Saturday, May 26, 2007

Yesterday I was a participant observer in a 5th grade graduation ceremony. The ceremony started off with the children, the girls dressed in white dresses with white corsages on their arms, and the boys wearing a suit and tie costume(some students wore around their shoulders black items of clothing meant to show their membership in the 'beta club'- for students with high grades) , singing the school song, which a member of the culture studied(my grandmother) informed me that my four year old cousin's child knew this song(which rhymed community with unity in an expression of the communal ethic of the culture) by heart. The ceremony had a lot of emphasis on memorized speeches by various children, and there was much performance by the children as well- there was an interpretive dance performance, a version of lean on me(with the traditional leaning, although with telephone hand signals and hand shakes added), several other songs with church choir like movements(the school song was down with side to side swaying, and another song was done with up and down bobbing), a violin performance(my cousin played in it, and the only white person present was the woman in charge of teaching violin), a xylophone performance(for reasons unknown, my cousin also played the xylophone), and parents were presented with artificial flowers by their children.

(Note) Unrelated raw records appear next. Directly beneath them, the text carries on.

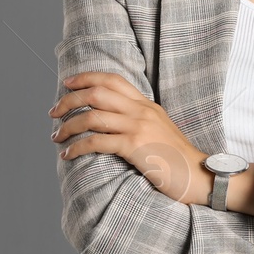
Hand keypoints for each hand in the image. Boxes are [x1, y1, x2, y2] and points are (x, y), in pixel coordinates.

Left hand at [50, 72, 211, 205]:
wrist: (199, 175)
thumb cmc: (177, 159)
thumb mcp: (159, 130)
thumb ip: (139, 121)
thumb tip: (111, 121)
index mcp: (146, 105)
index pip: (112, 80)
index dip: (86, 78)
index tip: (67, 85)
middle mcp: (141, 111)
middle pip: (97, 93)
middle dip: (69, 100)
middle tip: (54, 112)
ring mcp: (139, 127)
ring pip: (92, 116)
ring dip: (68, 126)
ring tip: (56, 136)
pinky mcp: (135, 146)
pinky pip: (97, 141)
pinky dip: (77, 147)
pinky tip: (68, 154)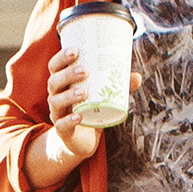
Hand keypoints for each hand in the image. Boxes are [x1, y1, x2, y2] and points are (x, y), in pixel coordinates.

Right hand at [41, 48, 138, 166]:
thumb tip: (138, 76)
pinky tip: (79, 116)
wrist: (82, 141)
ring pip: (56, 102)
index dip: (61, 58)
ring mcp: (57, 114)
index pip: (55, 67)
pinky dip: (69, 120)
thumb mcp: (102, 97)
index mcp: (62, 84)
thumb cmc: (90, 111)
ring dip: (69, 95)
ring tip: (84, 92)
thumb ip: (117, 86)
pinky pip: (61, 125)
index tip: (75, 50)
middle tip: (85, 70)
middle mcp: (56, 97)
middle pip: (54, 82)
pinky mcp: (62, 131)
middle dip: (67, 74)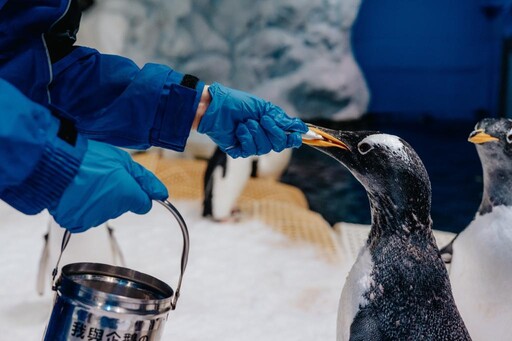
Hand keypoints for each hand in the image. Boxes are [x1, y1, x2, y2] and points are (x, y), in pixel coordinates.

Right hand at [49, 140, 167, 231]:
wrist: (56, 164)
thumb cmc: (90, 159)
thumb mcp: (124, 162)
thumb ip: (146, 180)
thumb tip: (162, 193)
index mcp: (129, 196)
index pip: (144, 205)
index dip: (137, 193)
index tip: (126, 184)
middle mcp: (114, 211)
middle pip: (122, 206)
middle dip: (115, 193)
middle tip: (101, 177)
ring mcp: (95, 218)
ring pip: (103, 211)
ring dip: (97, 200)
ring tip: (85, 183)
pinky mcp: (76, 223)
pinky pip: (85, 217)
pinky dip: (81, 207)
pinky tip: (76, 193)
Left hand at [197, 83, 306, 157]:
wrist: (215, 106)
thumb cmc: (237, 103)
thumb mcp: (263, 108)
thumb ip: (281, 119)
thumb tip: (301, 128)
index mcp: (269, 127)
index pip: (287, 139)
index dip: (293, 138)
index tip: (296, 134)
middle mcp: (262, 138)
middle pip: (278, 145)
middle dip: (273, 132)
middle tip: (263, 119)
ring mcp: (250, 145)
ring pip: (264, 148)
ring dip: (256, 133)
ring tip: (246, 122)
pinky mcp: (238, 150)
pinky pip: (250, 150)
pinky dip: (246, 138)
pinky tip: (239, 130)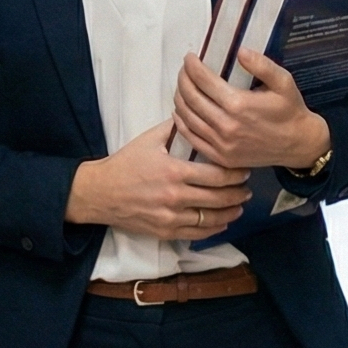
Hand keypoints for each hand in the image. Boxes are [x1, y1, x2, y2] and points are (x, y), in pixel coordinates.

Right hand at [66, 116, 250, 241]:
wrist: (99, 193)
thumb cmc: (124, 164)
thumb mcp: (149, 139)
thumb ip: (175, 128)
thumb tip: (195, 114)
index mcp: (174, 172)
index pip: (216, 175)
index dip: (235, 174)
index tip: (245, 169)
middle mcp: (175, 197)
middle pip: (218, 198)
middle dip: (238, 192)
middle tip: (247, 187)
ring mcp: (170, 217)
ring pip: (211, 218)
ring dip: (230, 212)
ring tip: (240, 205)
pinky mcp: (165, 231)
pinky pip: (197, 233)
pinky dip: (214, 228)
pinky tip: (223, 221)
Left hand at [172, 51, 332, 172]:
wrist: (299, 144)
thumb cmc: (290, 110)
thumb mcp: (283, 82)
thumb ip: (262, 65)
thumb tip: (240, 51)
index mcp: (238, 104)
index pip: (203, 80)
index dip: (192, 66)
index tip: (190, 57)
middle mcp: (226, 125)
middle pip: (191, 97)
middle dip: (183, 79)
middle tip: (184, 70)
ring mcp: (221, 144)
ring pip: (187, 117)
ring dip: (180, 98)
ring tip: (182, 86)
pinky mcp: (220, 157)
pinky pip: (191, 137)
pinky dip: (181, 122)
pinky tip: (181, 111)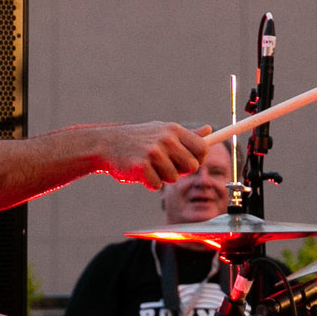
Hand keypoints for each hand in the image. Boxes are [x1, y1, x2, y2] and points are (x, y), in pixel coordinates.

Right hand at [92, 122, 210, 189]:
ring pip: (173, 178)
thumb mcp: (162, 131)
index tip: (188, 162)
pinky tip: (139, 173)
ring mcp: (153, 152)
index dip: (198, 159)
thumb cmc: (138, 139)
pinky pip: (156, 185)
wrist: (106, 144)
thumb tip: (209, 130)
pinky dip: (149, 183)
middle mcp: (166, 139)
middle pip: (192, 166)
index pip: (202, 148)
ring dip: (162, 177)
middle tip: (165, 166)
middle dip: (180, 171)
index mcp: (173, 130)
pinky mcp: (141, 166)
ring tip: (149, 167)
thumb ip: (187, 134)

The graduation was also traditional in other aspects. Yelling of the name of a child singled out for particular praise occurred. A traditional Christian 'preacher' did the keynote in a call and response style, mostly in standard English, with some Spanish and a bit of the dialect of the area. Boys were singled out for particular praise(oddly enough, most of the highest scoring students were boys), so were children with high reading scores. Children who had attended the school from preK to 5th were singled out for praise as well. Only a few children stood up, as an informant(my mother) said that this community was highly transient.